2. Use empowering approaches to design & development

iLab Southeast Asia Field Support Officer, An Yon, does user testing with community health workers outside of Phnom Penh

It’s excellent to start with a position of compassion and empathy, based on your own experiences.  However, your experiences of the world will be inadequate for understanding how CHWs get things done.  Don’t even try to guess. Don’t ask physicians to guess.  Don’t ask the ministry of health to guess.  Good design and development starts from gaining insight into all users needs from their perspectives.  Although monitoring user behavior is a good source of information about their true actions, it is complimented and strengthened by engaging users face-to-face and paying them the respect of asking about their lives, their jobs, how they navigate challenges, and how they build on existing resources.  The fields of participatory design and participatory research have a lot to teach us about specific practices and methods.


3. Build empowering tools

A community health worker in rural Laos uses images and text messages to share information with her headquarters

Ultimately, the process of building and using information technologies must include opportunities to iteratively integrate feedback from CHWs.  Whether it’s through a community advisory board, a core team of CHW users, or regular CHW surveying, tools must be improved with insights from CHWs early and often.  As for developers, we often get stuck in between our ultimate client (Ministry of Health, for example) and our ultimate user (CHWs, for example).  When we serve our institutional client, we build relationships that facilitate in-country work and help our organizations to stay afloat with new contracts.
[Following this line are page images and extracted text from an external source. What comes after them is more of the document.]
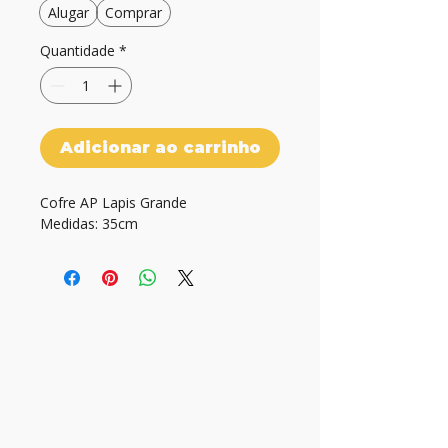
Alugar
Comprar
Quantidade
*
Adicionar ao carrinho
Cofre AP Lapis Grande

Medidas: 35cm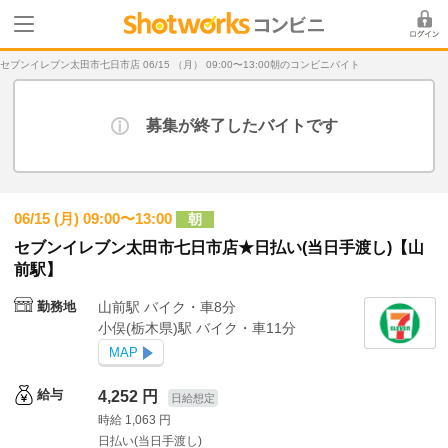
セブンイレブン太田市七日市店 06/15 （月） 09:00〜13:00朝のコンビニバイト
募集が終了したバイトです
06/15 (月) 09:00〜13:00
朝
セブンイレブン太田市七日市店★日払い(当日手渡し)【山
前駅】
勤務地
山前駅 バイク・車8分
小俣(栃木県)駅 バイク・車11分
MAP
給与
4,252 円
日給想定
時給 1,063 円
日払い(当日手渡し)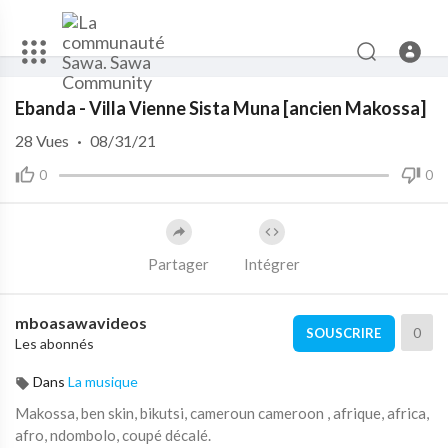
Code 150: Unknown error.
Ebanda - Villa Vienne Sista Muna [ancien Makossa]
Download File: https://www.youtube.com/watch?v=fPHcZqpa3zs
28
Vues
·
08/31/21
0
0
Partager
Intégrer
mboasawavideos
0
SOUSCRIRE
Les abonnés
Dans
La musique
Makossa, ben skin, bikutsi, cameroun cameroon , afrique, africa,
afro, ndombolo, coupé décalé.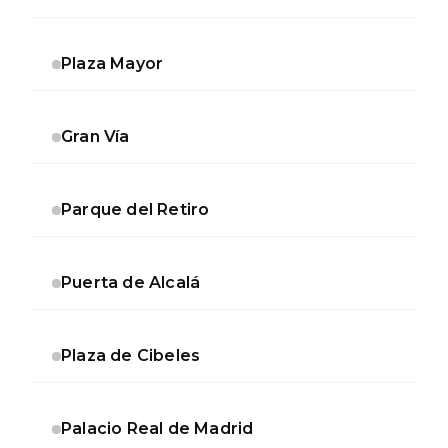
Plaza Mayor
Gran Vía
Parque del Retiro
Puerta de Alcalá
Plaza de Cibeles
Palacio Real de Madrid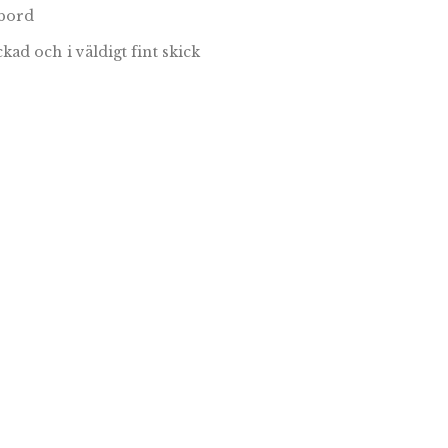
 bord
ad och i väldigt fint skick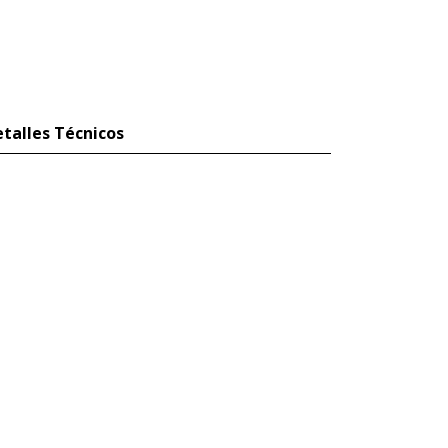
talles Técnicos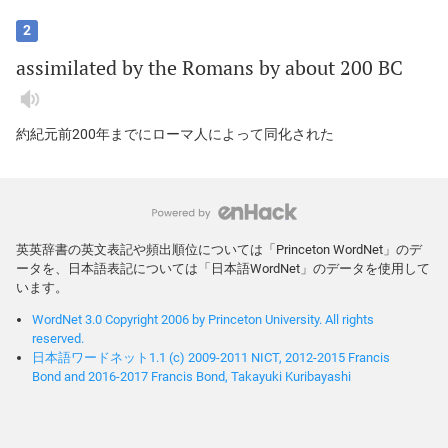
2
assimilated
by
the
Romans
by
about
200
BC
約紀元前200年までにローマ人によって同化された
英英辞書の英文表記や頻出順位については「Princeton WordNet」のデ
ータを、日本語表記については「日本語WordNet」のデータを使用して
います。
WordNet 3.0 Copyright 2006 by Princeton University. All rights
reserved.
日本語ワードネット1.1 (c) 2009-2011 NICT, 2012-2015 Francis
Bond and 2016-2017 Francis Bond, Takayuki Kuribayashi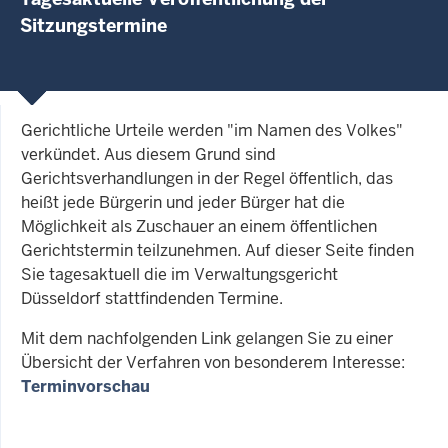
Sitzungstermine
Gerichtliche Urteile werden "im Namen des Volkes"
verkündet. Aus diesem Grund sind
Gerichtsverhandlungen in der Regel öffentlich, das
heißt jede Bürgerin und jeder Bürger hat die
Möglichkeit als Zuschauer an einem öffentlichen
Gerichtstermin teilzunehmen. Auf dieser Seite finden
Sie tagesaktuell die im Verwaltungsgericht
Düsseldorf stattfindenden Termine.
Mit dem nachfolgenden Link gelangen Sie zu einer
Übersicht der Verfahren von besonderem Interesse:
Terminvorschau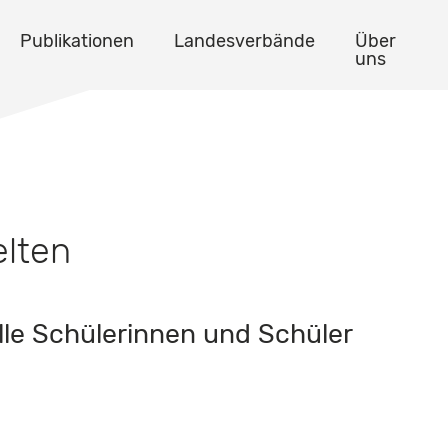
Publikationen
Landesverbände
Über
uns
elten
lle Schülerinnen und Schüler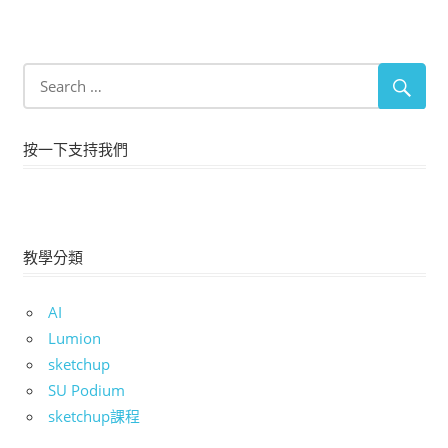
按一下支持我們
教學分類
AI
Lumion
sketchup
SU Podium
sketchup課程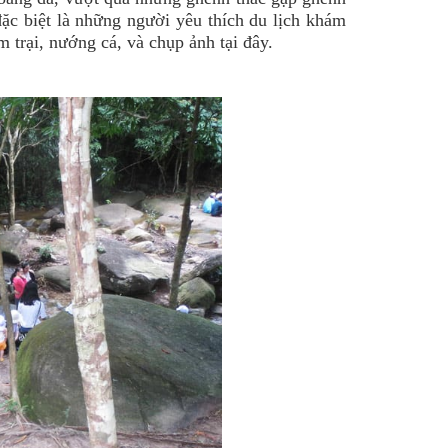
ặc biệt là những người yêu thích du lịch khám
 trại, nướng cá, và chụp ảnh tại đây.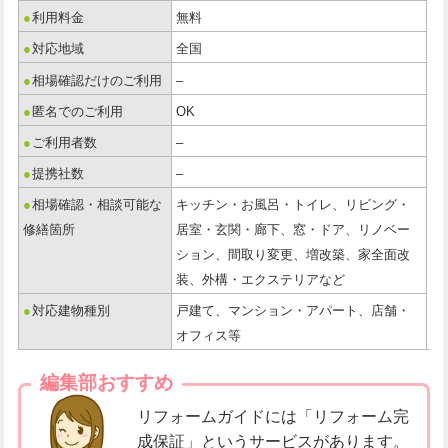
●
利用料金
無料
●
対応地域
全国
●
相場確認だけのご利用
–
●
匿名でのご利用
OK
●
ご利用者数
–
●
提携社数
–
●
相場確認・相談可能な
キッチン・お風呂・トイレ、リビング・
修繕箇所
居室・玄関・廊下、窓・ドア、リノベー
ション、間取り変更、増改築、家全面改
装、外構・エクステリアなど
●
対応建物種別
戸建て、マンション・アパート、店舗・
オフィス等
編集部おすすめ
リフォームガイドには「リフォーム完
成保証」というサービスがあります。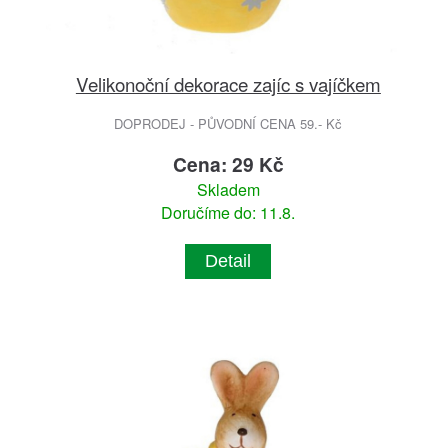
Velikonoční dekorace zajíc s vajíčkem
DOPRODEJ - PŮVODNÍ CENA 59.- Kč
Cena: 29 Kč
Skladem
Doručíme do: 11.8.
Detail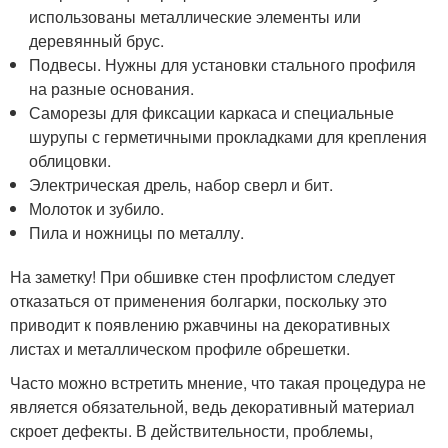
использованы металлические элементы или
деревянный брус.
Подвесы. Нужны для установки стального профиля
на разные основания.
Саморезы для фиксации каркаса и специальные
шурупы с герметичными прокладками для крепления
облицовки.
Электрическая дрель, набор сверл и бит.
Молоток и зубило.
Пила и ножницы по металлу.
На заметку! При обшивке стен профлистом следует
отказаться от применения болгарки, поскольку это
приводит к появлению ржавчины на декоративных
листах и металлическом профиле обрешетки.
Часто можно встретить мнение, что такая процедура не
является обязательной, ведь декоративный материал
скроет дефекты. В действительности, проблемы,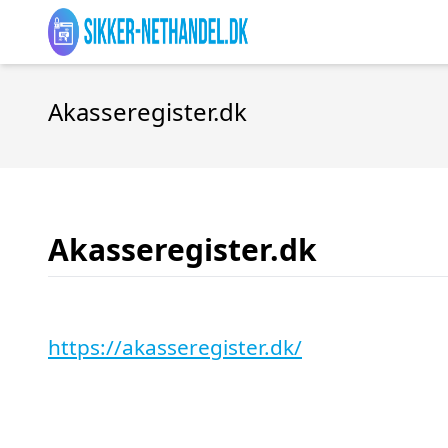
Akasseregister.dk
Akasseregister.dk
https://akasseregister.dk/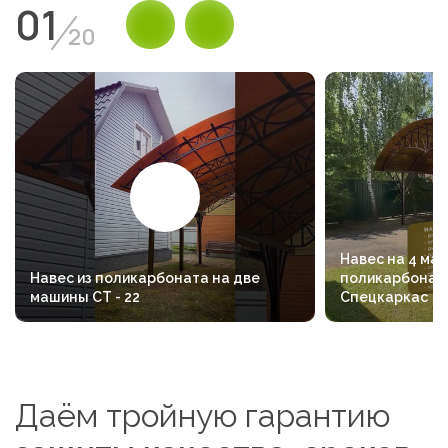
01
20
Навес на 4 маш
Навес из поликарбоната на две
поликарбоната
машины СТ - 22
Спецкаркас
Даём тройную гарантию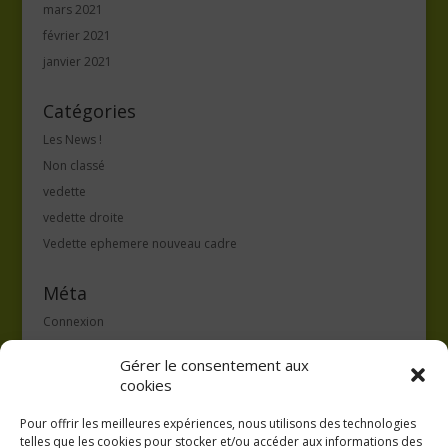
mars 2021
février 2021
janvier 2021
Catégories
Les News !
Non classé
vedette
vedette droite
Vedette ephemere nouveau cadre
Méta
Connexion
Flux des publications
Gérer le consentement aux
Flux des commentaires
cookies
Site de WordPress-FR
Pour offrir les meilleures expériences, nous utilisons des technologies
telles que les cookies pour stocker et/ou accéder aux informations des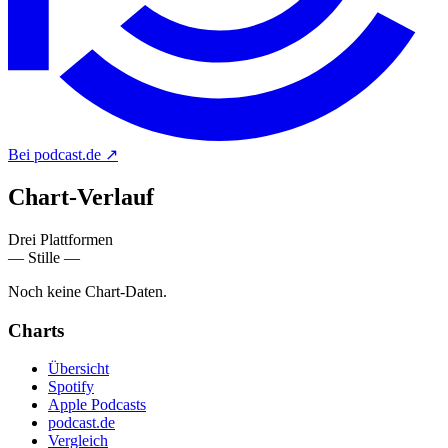
Bei podcast.de
↗
Chart-
Verlauf
Drei Plattformen
— Stille —
Noch keine Chart-Daten.
Charts
Übersicht
Spotify
Apple Podcasts
podcast.de
Vergleich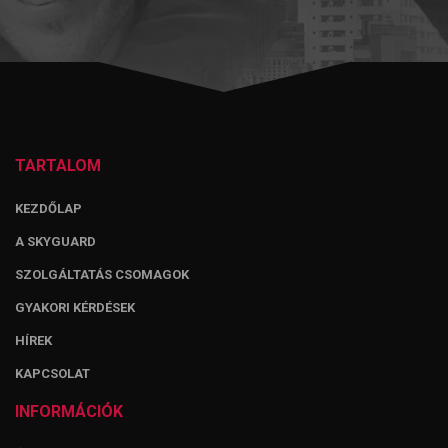
TARTALOM
KEZDŐLAP
A SKYGUARD
SZOLGÁLTATÁS CSOMAGOK
GYAKORI KÉRDÉSEK
HÍREK
KAPCSOLAT
INFORMÁCIÓK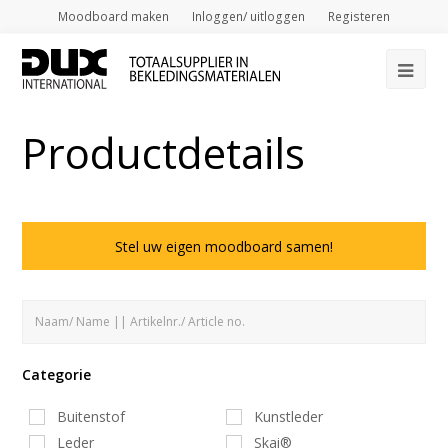
Moodboard maken
Inloggen/ uitloggen
Registeren
Op
Mob
Productdetails
Me
Stel uw eigen moodboard samen!
Categorie
Buitenstof
Kunstleder
Leder
Skai®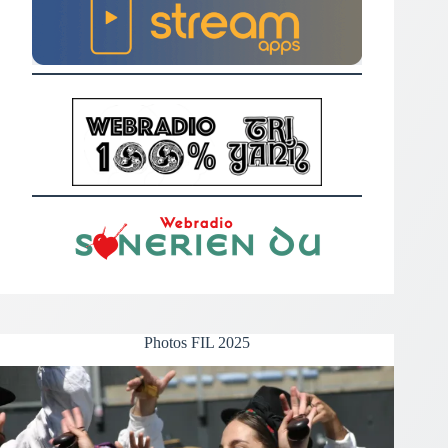
Photos FIL 2025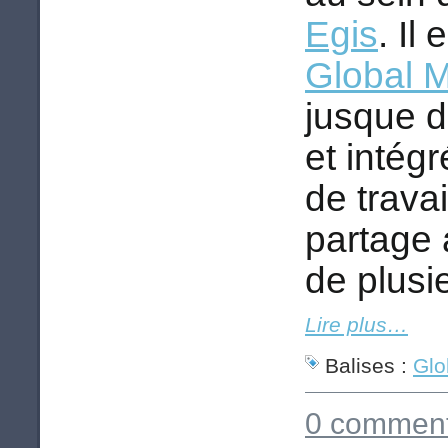
Egis
. Il
Global 
jusque d
et intég
de travai
partage 
de plusi
Lire plus…
Balises :
Glo
0 comment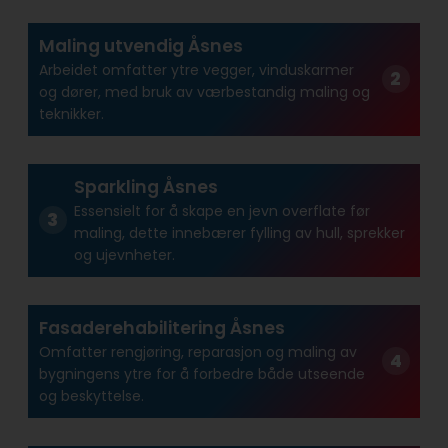
Maling utvendig Åsnes
Arbeidet omfatter ytre vegger, vinduskarmer
og dører, med bruk av værbestandig maling og
teknikker.
Sparkling Åsnes
Essensielt for å skape en jevn overflate før
maling, dette innebærer fylling av hull, sprekker
og ujevnheter.
Fasaderehabilitering Åsnes
Omfatter rengjøring, reparasjon og maling av
bygningens ytre for å forbedre både utseende
og beskyttelse.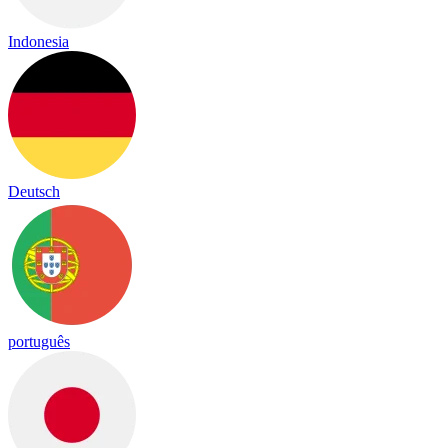
Indonesia
Deutsch
português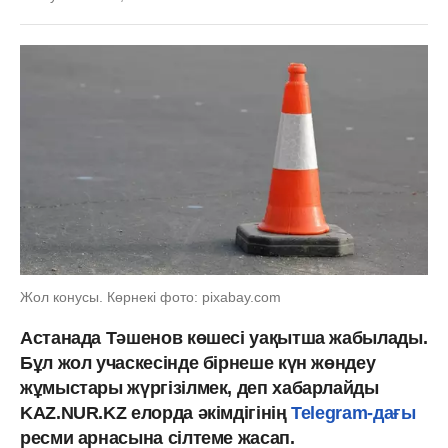
Жол конусы. Көрнекі фото: pixabay.com
Астанада Тәшенов көшесі уақытша жабылады.
Бұл жол учаскесінде бірнеше күн жөндеу
жұмыстары жүргізілмек, деп хабарлайды
KAZ.NUR.KZ елорда әкімдігінің
Telegram-дағы
ресми арнасына сілтеме жасап.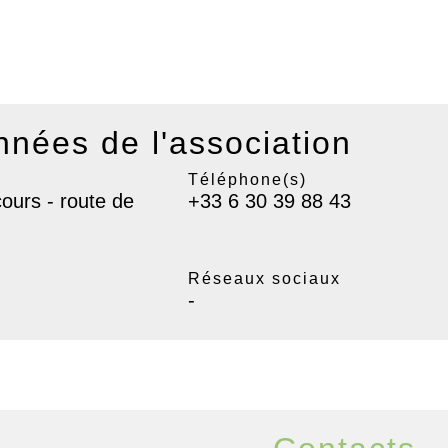
nées de l'association
Téléphone(s)
ours - route de
+33 6 30 39 88 43
Réseaux sociaux
-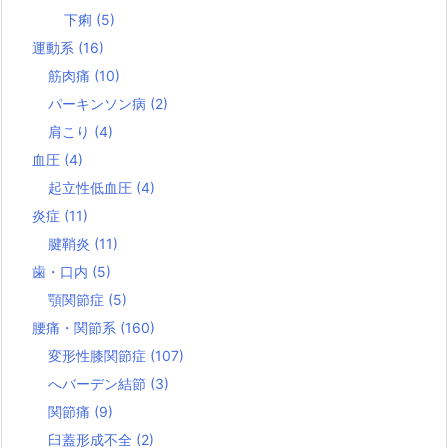
下痢
(5)
運動系
(16)
筋肉痛
(10)
パーキンソン病
(2)
肩こり
(4)
血圧
(4)
起立性低血圧
(4)
炎症
(11)
腱鞘炎
(11)
歯・口内
(5)
顎関節症
(5)
腰痛・関節系
(160)
変形性膝関節症
(107)
へバーデン結節
(3)
関節痛
(9)
臼蓋形成不全
(2)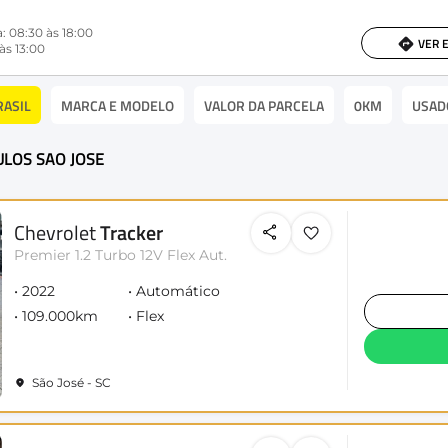
: 08:30 às 18:00
VER 
às 13:00
RASIL
MARCA E MODELO
VALOR DA PARCELA
0KM
USAD
CULOS SAO JOSE
Chevrolet
Tracker
Premier 1.2 Turbo 12V Flex Aut.
2022
Automático
109.000km
Flex
São José - SC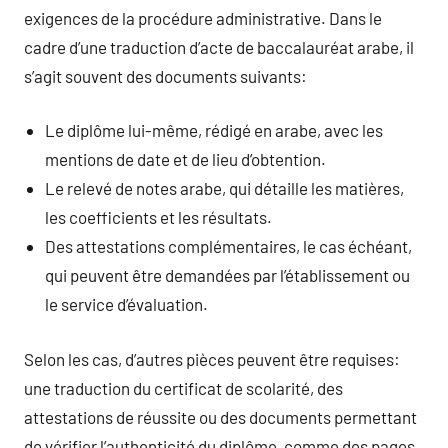
exigences de la procédure administrative. Dans le
cadre d’une traduction d’acte de baccalauréat arabe, il
s’agit souvent des documents suivants:
Le diplôme lui-même, rédigé en arabe, avec les
mentions de date et de lieu d’obtention.
Le relevé de notes arabe, qui détaille les matières,
les coefficients et les résultats.
Des attestations complémentaires, le cas échéant,
qui peuvent être demandées par l’établissement ou
le service d’évaluation.
Selon les cas, d’autres pièces peuvent être requises:
une traduction du certificat de scolarité, des
attestations de réussite ou des documents permettant
de vérifier l’authenticité du diplôme, comme des pages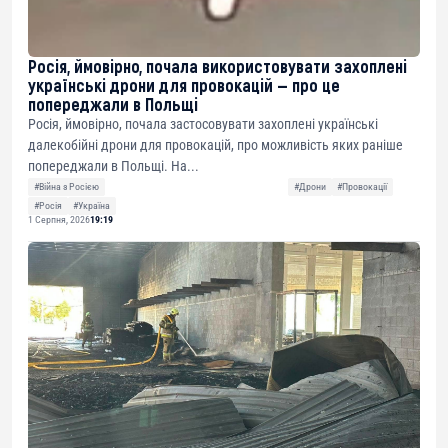
Росія, ймовірно, почала використовувати захоплені
українські дрони для провокацій — про це
попереджали в Польщі
Росія, ймовірно, почала застосовувати захоплені українські
далекобійні дрони для провокацій, про можливість яких раніше
попереджали в Польщі. На...
#Війна з Росією
#Дрони
#Провокації
#Росія
#Україна
1 Серпня, 2026
19:19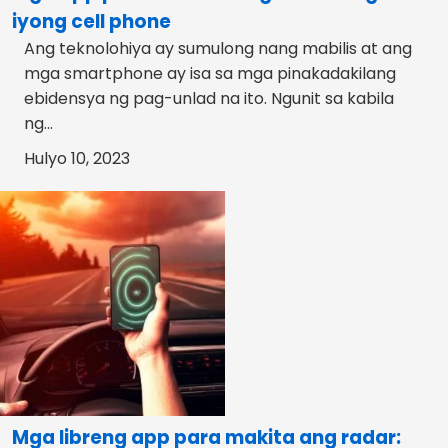
iyong cell phone
Ang teknolohiya ay sumulong nang mabilis at ang
mga smartphone ay isa sa mga pinakadakilang
ebidensya ng pag-unlad na ito. Ngunit sa kabila
ng...
Hulyo 10, 2023
Mga libreng app para makita ang radar: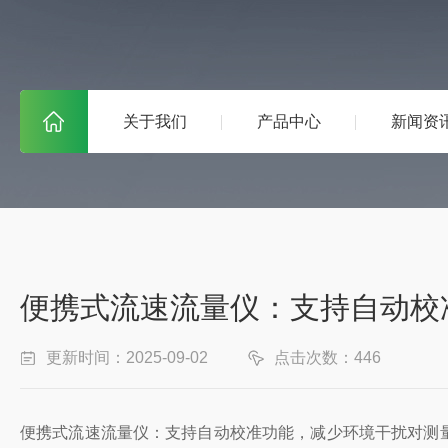
关于我们
产品中心
新闻资
便携式流速流量仪：支持自动校
更新时间：2025-09-02
点击次数：446
便携式流速流量仪：支持自动校准功能，减少环境干扰对测量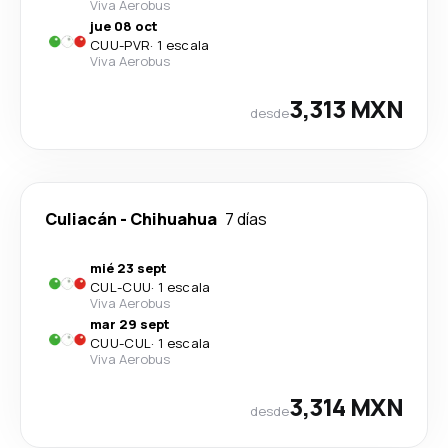
Viva Aerobus
jue 08 oct
CUU
-
PVR
·
1 escala
Viva Aerobus
3,313 MXN
desde
Culiacán
-
Chihuahua
7 días
mié 23 sept
CUL
-
CUU
·
1 escala
Viva Aerobus
mar 29 sept
CUU
-
CUL
·
1 escala
Viva Aerobus
3,314 MXN
desde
However, excluding ultimate end users puts us at risk for something even worse: best case scenario, you build tools that nobody wants to use or can use and worst case scenario, you build a tool that treats CHWs like dogs or automatons.  Empowering tools help CHWs to bring a wealth of community knowledge, skills, and resources to bear as they solve problems that health systems have never successfully solved.  Treat them like respected experts.  Because they are.

 

A Final Wish

Eleven years after my first CHW job in Brooklyn, I have now worked in global health for eight years, I earned my doctorate in public health, I amounted $70k in educational debt, and I still can’t shake the feeling that my knowledge and experience makes me severely under-qualified for addressing health problems in the rough neighborhoods of the world.  I hope that the years to come help me to repay my loans and contribute to global health technology, but always to keep the humility.  I hope the same for our field.